- [TASK TO CARRY OUT]:
Using the records below, copy exactly the part that opens with the line holding "produce words, expressing what those around" and closes with the line holding "and a key supporter", minus the pictures.

#### DATA PROVIDED ####

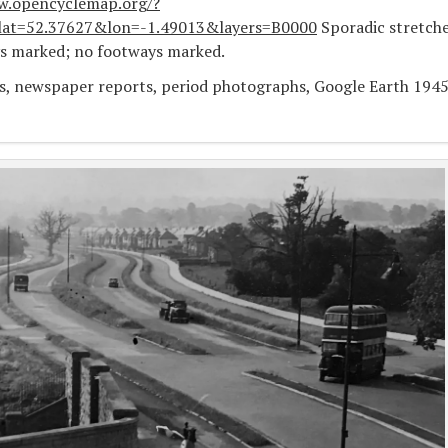
w.opencyclemap.org/?
at=52.37627&lon=-1.49013&layers=B0000
Sporadic stretch
ys marked; no footways marked.
s, newspaper reports, period photographs, Google Earth 194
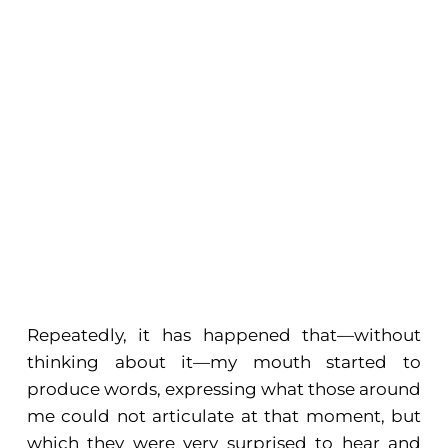
Repeatedly, it has happened that—without
thinking about it—my mouth started to
produce words, expressing what those around
me could not articulate at that moment, but
which they were very surprised to hear and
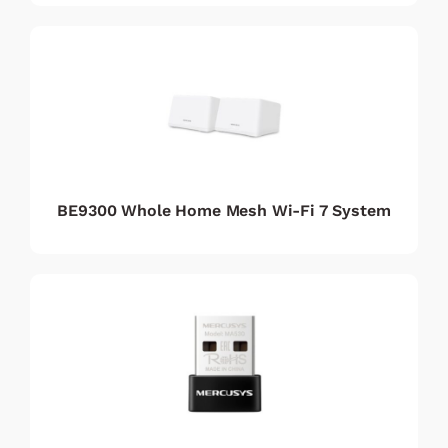
BE9300 Whole Home Mesh Wi-Fi 7 System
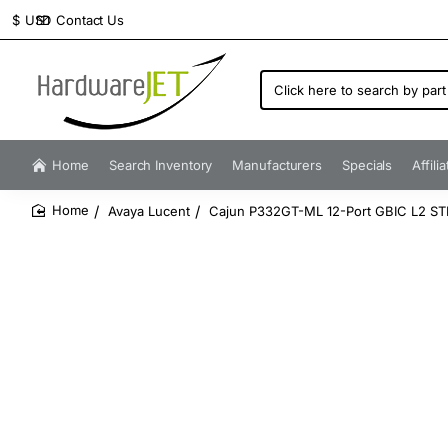
Contact Us
$
USD
Click
here
to
search
by
Home
Search Inventory
Manufacturers
Specials
Affili
part
number...
Avaya Lucent
Cajun P332GT-ML 12-Port GBIC L2 ST
home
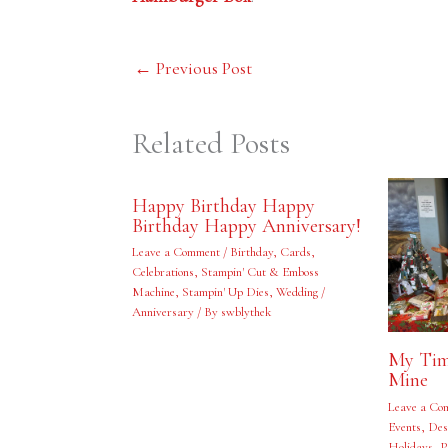
←
Previous Post
Related Posts
Happy Birthday Happy
Birthday Happy Anniversary!
Leave a Comment
/
Birthday
,
Cards
,
Celebrations
,
Stampin' Cut & Emboss
Machine
,
Stampin' Up Dies
,
Wedding /
Anniversary
/ By
swblythek
My Tim
Mine
Leave a Co
Events
,
Des
Holidays
,
P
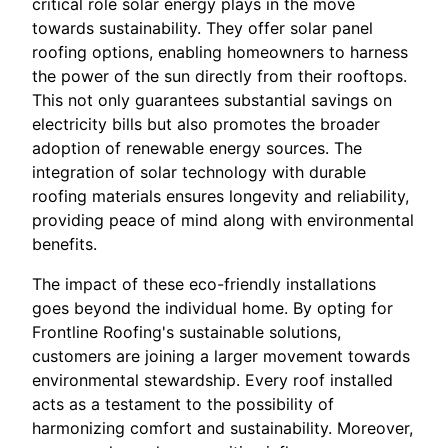
critical role solar energy plays in the move
towards sustainability. They offer solar panel
roofing options, enabling homeowners to harness
the power of the sun directly from their rooftops.
This not only guarantees substantial savings on
electricity bills but also promotes the broader
adoption of renewable energy sources. The
integration of solar technology with durable
roofing materials ensures longevity and reliability,
providing peace of mind along with environmental
benefits.
The impact of these eco-friendly installations
goes beyond the individual home. By opting for
Frontline Roofing's sustainable solutions,
customers are joining a larger movement towards
environmental stewardship. Every roof installed
acts as a testament to the possibility of
harmonizing comfort and sustainability. Moreover,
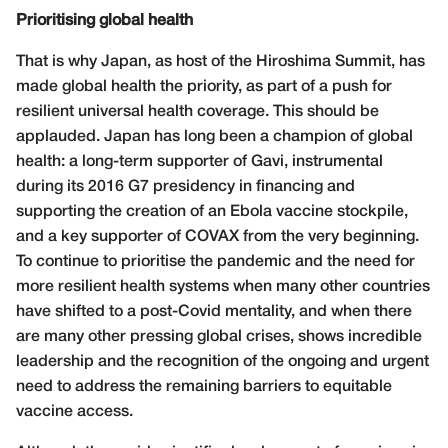
Prioritising global health
That is why Japan, as host of the Hiroshima Summit, has
made global health the priority, as part of a push for
resilient universal health coverage. This should be
applauded. Japan has long been a champion of global
health: a long-term supporter of Gavi, instrumental
during its 2016 G7 presidency in financing and
supporting the creation of an Ebola vaccine stockpile,
and a key supporter of COVAX from the very beginning.
To continue to prioritise the pandemic and the need for
more resilient health systems when many other countries
have shifted to a post-Covid mentality, and when there
are many other pressing global crises, shows incredible
leadership and the recognition of the ongoing and urgent
need to address the remaining barriers to equitable
vaccine access.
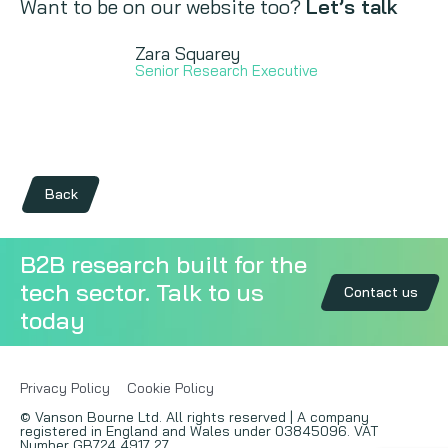
Want to be on our website too?
Let’s talk
Zara Squarey
Senior Research Executive
Back
B2B research built for the
tech sector. Talk to us
Contact us
today
Privacy Policy
Cookie Policy
© Vanson Bourne Ltd. All rights reserved | A company
registered in England and Wales under 03845096. VAT
Number GB724 4917 27.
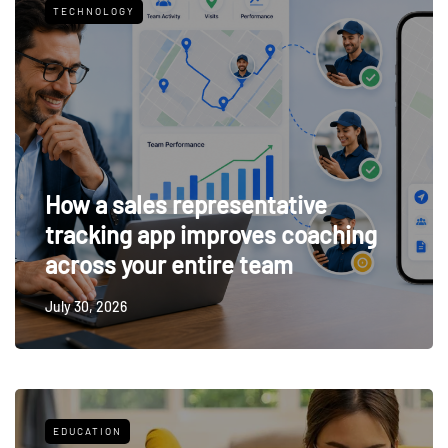
TECHNOLOGY
How a sales representative
tracking app improves coaching
across your entire team
July 30, 2026
EDUCATION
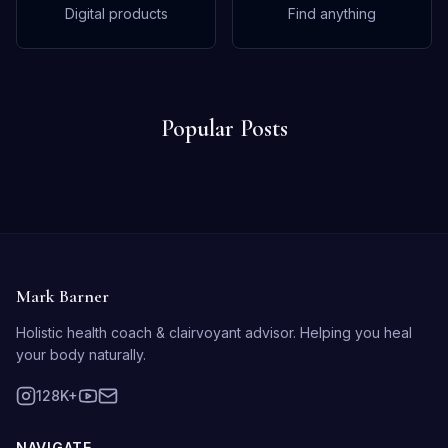
Digital products
Find anything
Popular Posts
Mark Barner
Holistic health coach & clairvoyant advisor. Helping you heal
your body naturally.
128K+
NAVIGATE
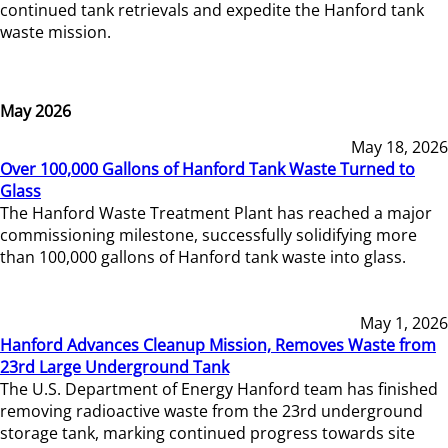
continued tank retrievals and expedite the Hanford tank
waste mission.
May 2026
May 18, 2026
Over 100,000 Gallons of Hanford Tank Waste Turned to
Glass
The Hanford Waste Treatment Plant has reached a major
commissioning milestone, successfully solidifying more
than 100,000 gallons of Hanford tank waste into glass.
May 1, 2026
Hanford Advances Cleanup Mission, Removes Waste from
23rd Large Underground Tank
The U.S. Department of Energy Hanford team has finished
removing radioactive waste from the 23rd underground
storage tank, marking continued progress towards site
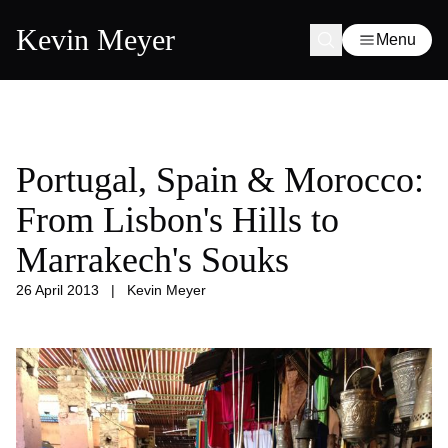
Kevin Meyer
Menu
Portugal, Spain & Morocco:
From Lisbon's Hills to
Marrakech's Souks
26 April 2013
|
Kevin Meyer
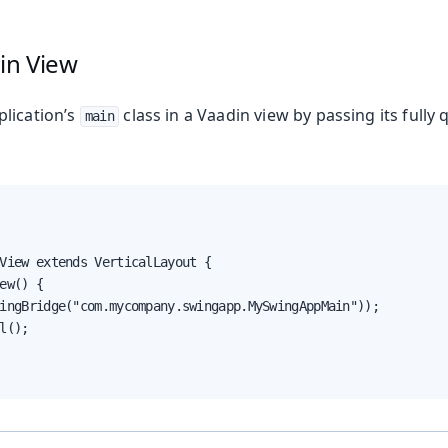
in View
lication’s
class in a Vaadin view by passing its fully
main
View extends VerticalLayout {

ew() {

ingBridge("com.mycompany.swingapp.MySwingAppMain"));

l();
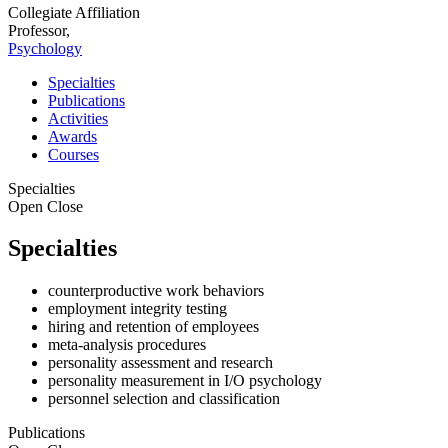
Collegiate Affiliation
Professor,
Psychology
Specialties
Publications
Activities
Awards
Courses
Specialties
Open
Close
Specialties
counterproductive work behaviors
employment integrity testing
hiring and retention of employees
meta-analysis procedures
personality assessment and research
personality measurement in I/O psychology
personnel selection and classification
Publications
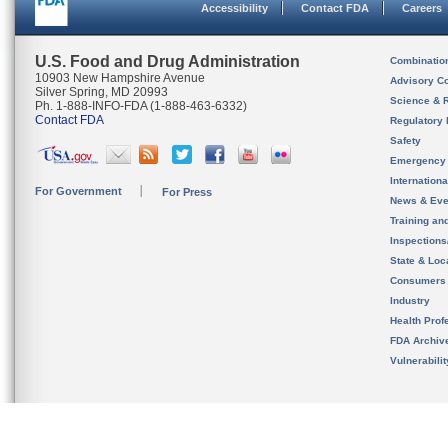
Accessibility
Contact FDA
Careers
U.S. Food and Drug Administration
Combinatio
10903 New Hampshire Avenue
Advisory C
Silver Spring, MD 20993
Science & 
Ph. 1-888-INFO-FDA (1-888-463-6332)
Contact FDA
Regulatory 
Safety
Emergency
Internation
For Government
For Press
News & Eve
Training an
Inspection
State & Loca
Consumers
Industry
Health Prof
FDA Archiv
Vulnerabili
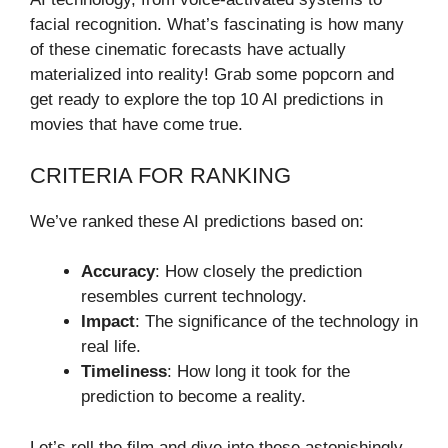
facial recognition. What’s fascinating is how many
of these cinematic forecasts have actually
materialized into reality! Grab some popcorn and
get ready to explore the top 10 AI predictions in
movies that have come true.
CRITERIA FOR RANKING
We’ve ranked these AI predictions based on:
Accuracy
: How closely the prediction
resembles current technology.
Impact
: The significance of the technology in
real life.
Timeliness
: How long it took for the
prediction to become a reality.
Let’s roll the film and dive into these astonishingly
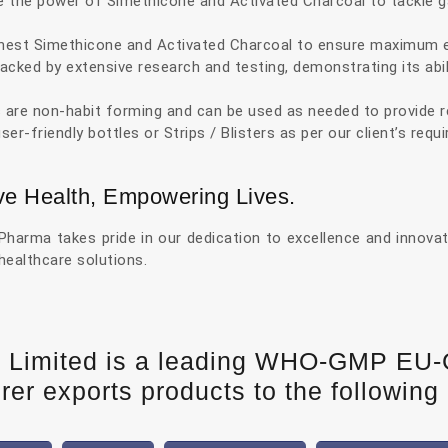
the power of Simethicone and Activated Charcoal to tackle ga
est Simethicone and Activated Charcoal to ensure maximum eff
acked by extensive research and testing, demonstrating its ab
 are non-habit forming and can be used as needed to provide r
er-friendly bottles or Strips / Blisters as per our client’s req
ve Health, Empowering Lives.
arma takes pride in our dedication to excellence and innovatio
 healthcare solutions.
e Limited is a leading WHO-GMP EU
er exports products to the following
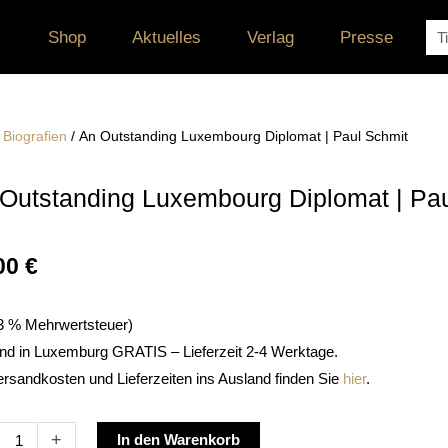
Su
Shop
Aktuelles
Verlag
Presse
/
Biografien
/ An Outstanding Luxembourg Diplomat | Paul Schmit
Outstanding Luxembourg Diplomat | Pa
00
€
. 3 % Mehrwertsteuer)
nd in Luxemburg GRATIS – Lieferzeit 2-4 Werktage.
ersandkosten und Lieferzeiten ins Ausland finden Sie
hier
.
Alternative:
+
In den Warenkorb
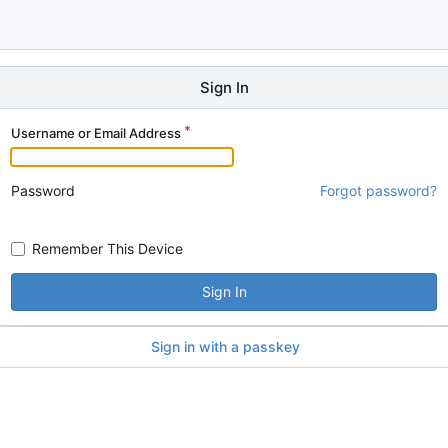
Sign In
Username or Email Address
Password
Forgot password?
Remember This Device
Sign In
Sign in with a passkey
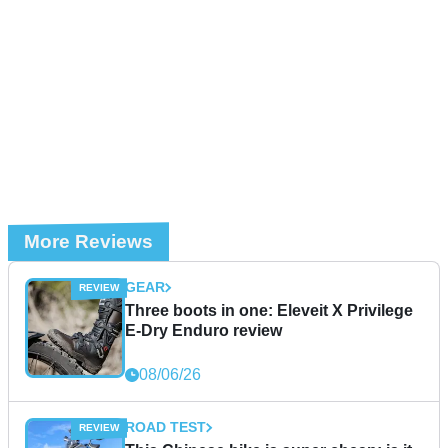
More Reviews
GEAR
Three boots in one: Eleveit X Privilege
E-Dry Enduro review
08/06/26
ROAD TEST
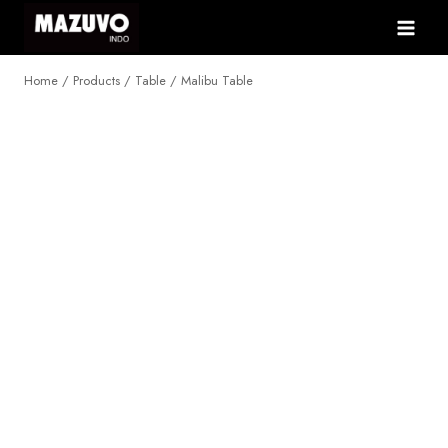
Skip
to
content
Home
/
Products
/
Table
/
Malibu Table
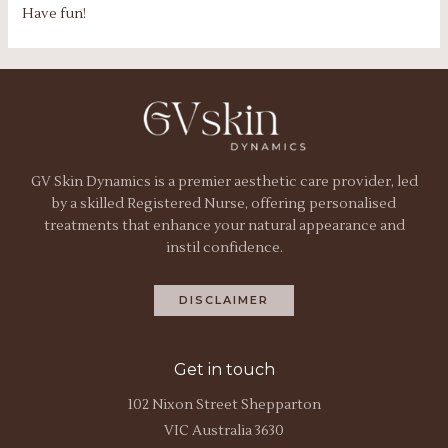
Have fun!
GV Skin Dynamics is a premier aesthetic care provider, led
by a skilled Registered Nurse, offering personalised
treatments that enhance your natural appearance and
instil confidence.
DISCLAIMER
Get in touch
102 Nixon Street Shepparton
VIC Australia 3630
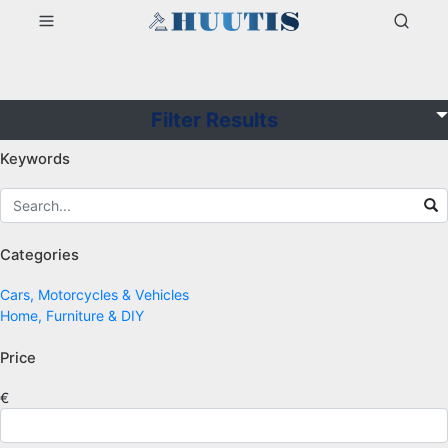
Filter Results
Keywords
Categories
Cars, Motorcycles & Vehicles
Home, Furniture & DIY
Price
€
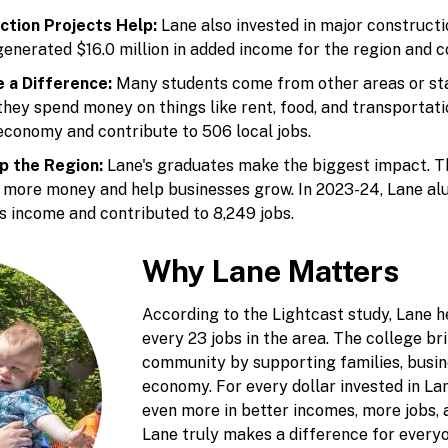
ction Projects Help:
Lane also invested in major constructi
generated $16.0 million in added income for the region and co
 a Difference:
Many students come from other areas or sta
 they spend money on things like rent, food, and transportat
 economy and contribute to 506 local jobs.
p the Region:
Lane's graduates make the biggest impact. Th
n more money and help businesses grow. In 2023-24, Lane al
's income and contributed to 8,249 jobs.
Why Lane Matters
According to the Lightcast study, Lane h
every 23 jobs in the area. The college br
community by supporting families, busine
economy. For every dollar invested in La
even more in better incomes, more jobs,
Lane truly makes a difference for every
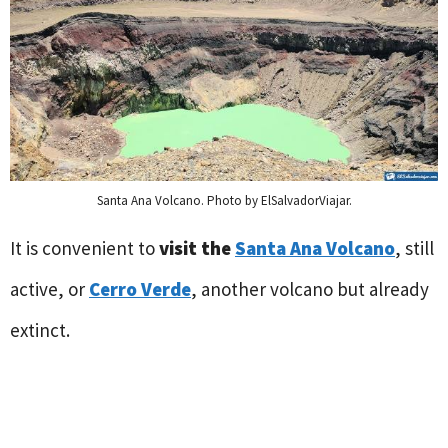
Santa Ana Volcano. Photo by ElSalvadorViajar.
It is convenient to
visit the
Santa Ana Volcano
, still
active, or
Cerro Verde
, another volcano but already
extinct.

####

- [EXERCISE SOLUTION]:
produce words, expressing what those around
me could not articulate at that moment, but
which they were very surprised to hear and
BE9300 Whole Home Mesh Wi-Fi 7 System
Contact Us
$
USD
Click
here
to
search
by
Home
Search Inventory
Manufacturers
Specials
Affili
part
number...
Avaya Lucent
Cajun P332GT-ML 12-Port GBIC L2 ST
home
←
Previous Post
Related Posts
Happy Birthday Happy
Birthday Happy Anniversary!
Leave a Comment
/
Birthday
,
Cards
,
Celebrations
,
Stampin' Cut & Emboss
Machine
,
Stampin' Up Dies
,
Wedding /
Anniversary
/ By
swblythek
My Tim
Mine
Leave a Co
Events
,
Des
Holidays
,
P
critical role solar energy plays in the move
towards sustainability. They offer solar panel
roofing options, enabling homeowners to harness
the power of the sun directly from their rooftops.
This not only guarantees substantial savings on
electricity bills but also promotes the broader
adoption of renewable energy sources. The
integration of solar technology with durable
roofing materials ensures longevity and reliability,
providing peace of mind along with environmental
benefits.
The impact of these eco-friendly installations
goes beyond the individual home. By opting for
Frontline Roofing's sustainable solutions,
customers are joining a larger movement towards
environmental stewardship. Every roof installed
acts as a testament to the possibility of
harmonizing comfort and sustainability. Moreover,
Prioritising global health
That is why Japan, as host of the Hiroshima Summit, has
made global health the priority, as part of a push for
resilient universal health coverage. This should be
applauded. Japan has long been a champion of global
health: a long-term supporter of Gavi, instrumental
during its 2016 G7 presidency in financing and
supporting the creation of an Ebola vaccine stockpile,
and a key supporter of COVAX from the very beginning.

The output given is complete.